» TINDAKAN YANG DIPERLUKAN
1/ Menurut artikel tentang kepemimpinan sekular, apa yang untuk pertama kalinya dilakukan pada Pemilu kali ini?
2/ Tentukan apakah setiap pernyataan berikut sesuai dengan artikel tentang kepemimpinan sekular. Jawab ya atau tidak dan kutip kata-kata artikel yang menentukan jawabannya. (a) Spanduk besar bertuliskan "Pemilu kali ini beda!" adalah milik KPU. (b) Para calon yang memperebutkan kursi RI-1 didominasi oleh wajah-wajah baru. (c) Rakyat disebut hidup di bawah garis kemiskinan.
3/ Kutip persis bagian artikel tentang kepemimpinan sekular dari "Namun, tidak sedikit" sampai "mengulang para pendahulunya?".

Photobucket

Sabtu, 11 Juni 2011

KEGAGALAN KEPEMIMPINAN SEKULAR

Oleh: Denny Kodrat

     “Pemilu kali ini beda!” demikian bunyi spanduk besar milik Komisi Pemilihan Umum (KPU). Salah satu yang membedakan Pemilu kali ini dengan sebelumnya adalah untuk pertama kalinya pemilihan presiden secara langsung dilakukan. Harapannya, kepemimpinan nasional yang akan datang tidak hanya memiliki legitimasi secara konstitusi dan publik, tetapi juga akan dapat membawa Indonesia ke arah yang lebih baik.
Namun, tidak sedikit rasa skeptis dimunculkan oleh pengamat politik dan sebagian publik, mengingat aktor-aktor yang memperebutkan kursi RI-1 masih didominasi oleh wajah-wajah lama dengan bermacam track record-nya. Demokrasi-sekular juga masih tetap menjadi gaya kepemimpinan yang digulirkan oleh hampir seluruh capres yang sedang bertarung. Satu pertanyaan retoris sederhana muncul di sini, dapatkah Indonesia menjadi sebuah negara besar yang sejahtera dalam arti sesungguhnya jika sistem dan gaya kepemimpinan nasionalnya hanya mengulang para pendahulunya?

Indikator Gagalnya Kepemimpinan
Panggung politik Indonesia terus diwarnai oleh praktik kekuasaan yang hipokrit, hidonistis, dan anarkis. Para penguasa membangun hegemoni kekuasaan politik dan ekonomi untuk memuaskan diri mereka dan kroni mereka sendiri dengan mengabaikan kepentingan masyarakat. Akibatnya, moralitas mereka sebagai pimpinan publik mersosot. Harga kekuasaan dapat ditukar dengan mata uang rupiah yang dibayar lewat rekening, amplop, atau langsung ke tangan para pemilik kekuasaan; atau dengan fasilitas jasa berharga. Sebaliknya, rakyat hidup di bawah garis kemiskinan, tanpa kepestian masa depan. Tidak tampak tanda-tanda pembangunan masyarakat yang berbudaya dan beradab. Semua itu adalah akibat praktik kekuasaan para penguasa yang tidak lagi mempertimbangkan aspek moral, apalagi agama yang menjadi inti kearifan peradaban.

» SEGMEN DATA
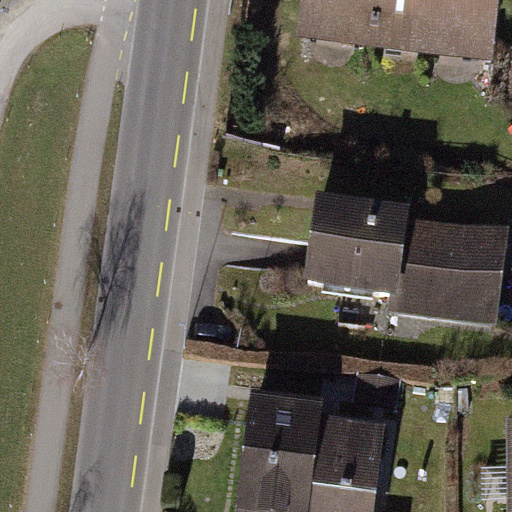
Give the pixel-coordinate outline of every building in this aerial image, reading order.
[(503,0),(324,0),(316,75),(492,97),(503,0)] [(511,285),(511,244),(323,219),(311,311),(505,337),(511,285)] [(406,392),(358,386),(354,417),(402,423),(406,392)] [(332,431),(258,421),(246,511),(321,511),(329,452),(332,431)] [(388,511),(395,461),(329,452),(321,511),(388,511)]
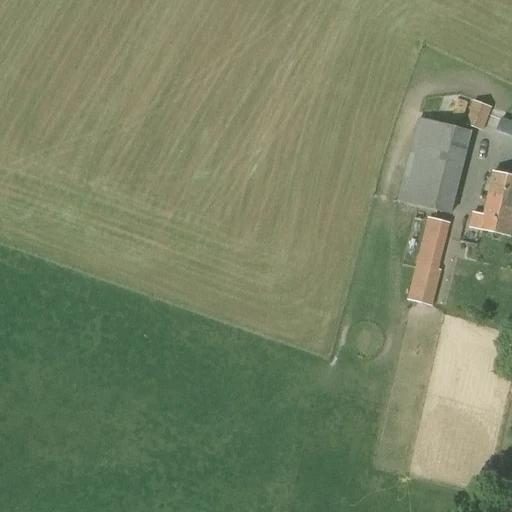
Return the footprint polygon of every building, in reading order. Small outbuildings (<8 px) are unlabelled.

» HASIL YANG DIHARAPKAN
1/ Pemilihan presiden dilakukan secara langsung untuk pertama kalinya.

2/
(a) Ya: "demikian bunyi spanduk besar milik Komisi Pemilihan Umum (KPU)".
(b) Tidak: "masih didominasi oleh wajah-wajah lama".
(c) Ya: "Sebaliknya, rakyat hidup di bawah garis kemiskinan".

3/
Namun, tidak sedikit rasa skeptis dimunculkan oleh pengamat politik dan sebagian publik, mengingat aktor-aktor yang memperebutkan kursi RI-1 masih didominasi oleh wajah-wajah lama dengan bermacam track record-nya. Demokrasi-sekular juga masih tetap menjadi gaya kepemimpinan yang digulirkan oleh hampir seluruh capres yang sedang bertarung. Satu pertanyaan retoris sederhana muncul di sini, dapatkah Indonesia menjadi sebuah negara besar yang sejahtera dalam arti sesungguhnya jika sistem dan gaya kepemimpinan nasionalnya hanya mengulang para pendahulunya?